Clarifying Public Nuisance Claims and Damages

 Haynes v. Haas (HSC May 5, 2020)

Background. Shadley Haynes was seriously injured by a Gregory Fowler Haas, a homeless man living in a storage unit. The injury occurred outside Haynes’ bar located less than a mile from Haas’s storage unit. Haynes filed a complaint against Haas, Clark Realty Corp., Kona Metro Parking & Watchmen Services, Allied Self Storage, and other properties and entities. The complaint averred that the defendants created a public nuisance by allowing Haas and others to live in one of the storage units in violation of the Hawai'i County zoning laws and that Hayes suffered serious injury as a result of this nuisance. Allied Self Storage filed a motion for summary judgment on the grounds that it owed no duty to Shadley and that it had no knowledge that people were living in storage units. The circuit court, with the Hon. Judge Ronald Ibarra presiding, granted the motions and awarded costs to the defendants. Haynes appealed. The ICA affirmed.


The Public Nuisance Claim. Public nuisance is an old cause of action:


A nuisance has been variously defined to mean that unlawfully annoys or does damage to another, anything that works hurt, inconvenience, or damage, anything which annoys or disturbs one in the free use, possession, or enjoyment of . . . property or which renders its ordinary use or physical occupation uncomfortable, and anything wrongfully done or permitted which injures or annoys another in the enjoyment of his [or her] legal rights.

. . . .

. . . [A] public nuisance [] must be in a public place, or where the public frequently congregate, or where members of the public are likely toc ome within eh range of its influence[.]


Littleton v. State, 66 Haw. 55, 67, 656 P.2d 1336, 1344 (1982) (citing City of Burlington v. Stockwell, 47 P. 988, 989-990 (Kan. App. 1897).


Damages are an Available Remedy for Public Nuisance Claims. The HSC held that the ICA gravely erred in concluding that the only remedy here is equitable relief. According to the HSC, while courts generally award injunctive and declaratory relief instead of damages in public nuisance cases, see Akau v. Olohana Corp., 65 Haw. 383, 652 P.3d 1130 (1982), Cluney v. Lee Wai, 10 Haw. 319 (Rep. 1896), and City and Cnty. of Honolulu v. Cavness, 45 Haw. 232, 233, 364 P.2d 646, 648 (1961), a claim for damages has never been rejected. In fact, cases suggest damages are available even when there is no breach of a statutory duty. See Choy Too v. Kaiwiki Sugar Co., 32 Haw. 611, 625 (Terr. 1933); Fernandez v. People’s Ice and Refrigerating Co., 5 Haw. 532, 533 (King. 1886); and Whitesell v. Houlton, 2 Haw. App. 365, 366, 632 P.2d 1077, 1078 (1981).


HSC “Clarifies” Public Nuisance and Adopts Restatement of Torts.

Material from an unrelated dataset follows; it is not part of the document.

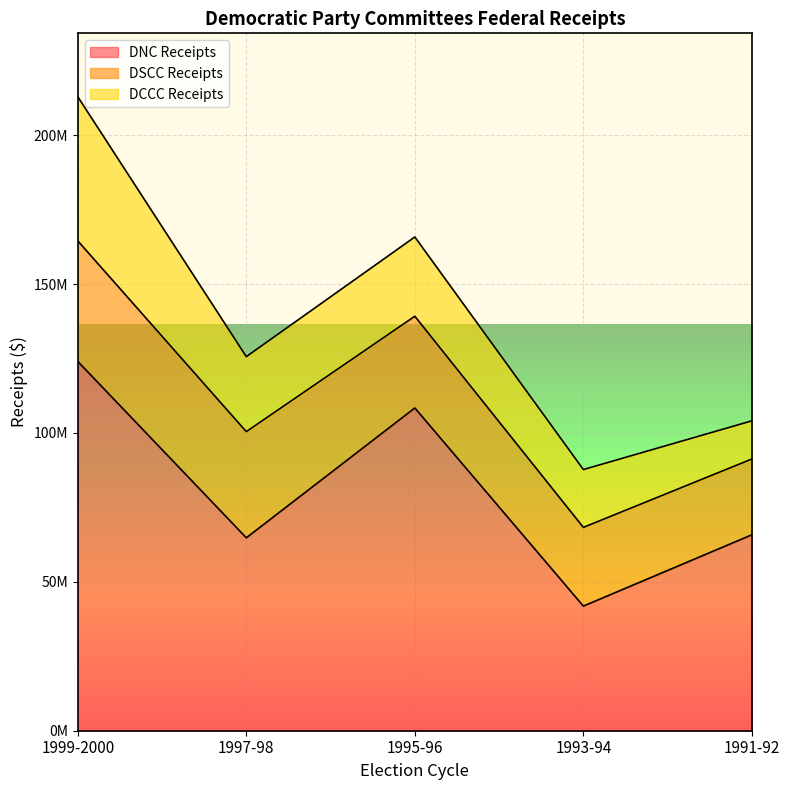

What is the total value across all series at 1995-96?

165794479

The HSC agreed with the plaintiffs that public nuisance law should be “clarified” and the rule in the Restatement of Torts:


Who can Recover for Public Nuisance. (1) In order to recover damages in an individual action for a public nuisance, one must have suffered harm of a kind different from that suffered by other members of the public exercising the right common to the general public that was the subject of interference.


(2) In order to maintain a proceeding to enjoin to abate a public nuisance, one must: (a) have the right to recover damages, as indicated in Subsection 91), or (b) have authority as a public official or public agency to represent the state or a political subdivision in the matter, or (c) have standing to sue as a representative of the general public, as a citizen in a citizen’s action or as a member of a class in a class action.


Restatement (Second) of Torts § 821C. The HSC explained that public nuisance actions are designed to compensate plaintiffs suffering kind of harm from a past nuisance. Abating a present harm does not have the same effect and would be more appropriate for equitable relief. And so the HSC held that the ICA and the circuit court erred in granting summary judgment. Whether Hayes suffered a special harm is a question of fact.


A Note about the Homeless. In vacating the judgment, the HSC carefully noted that it did not determine that “allowing homeless individuals to reside on private property necessarily creates a public nuisance.” That question is best left to a jury examining the evidence and determining the facts in a particular case.


Are Gatherings in Violation of COVID-19 Restrictions a Public Nuisance? The case raises interesting questions. A public nuisance is something that “unlawfully annoys or does damage to another” and may or may not be in violation of a statute. What does that mean when a large gathering assembles on property in violation of the emergency orders that are in place because of the COVID-19 pandemic? Would a person suffering a “special injury” be able to raise this very old cause of action? Questions abound.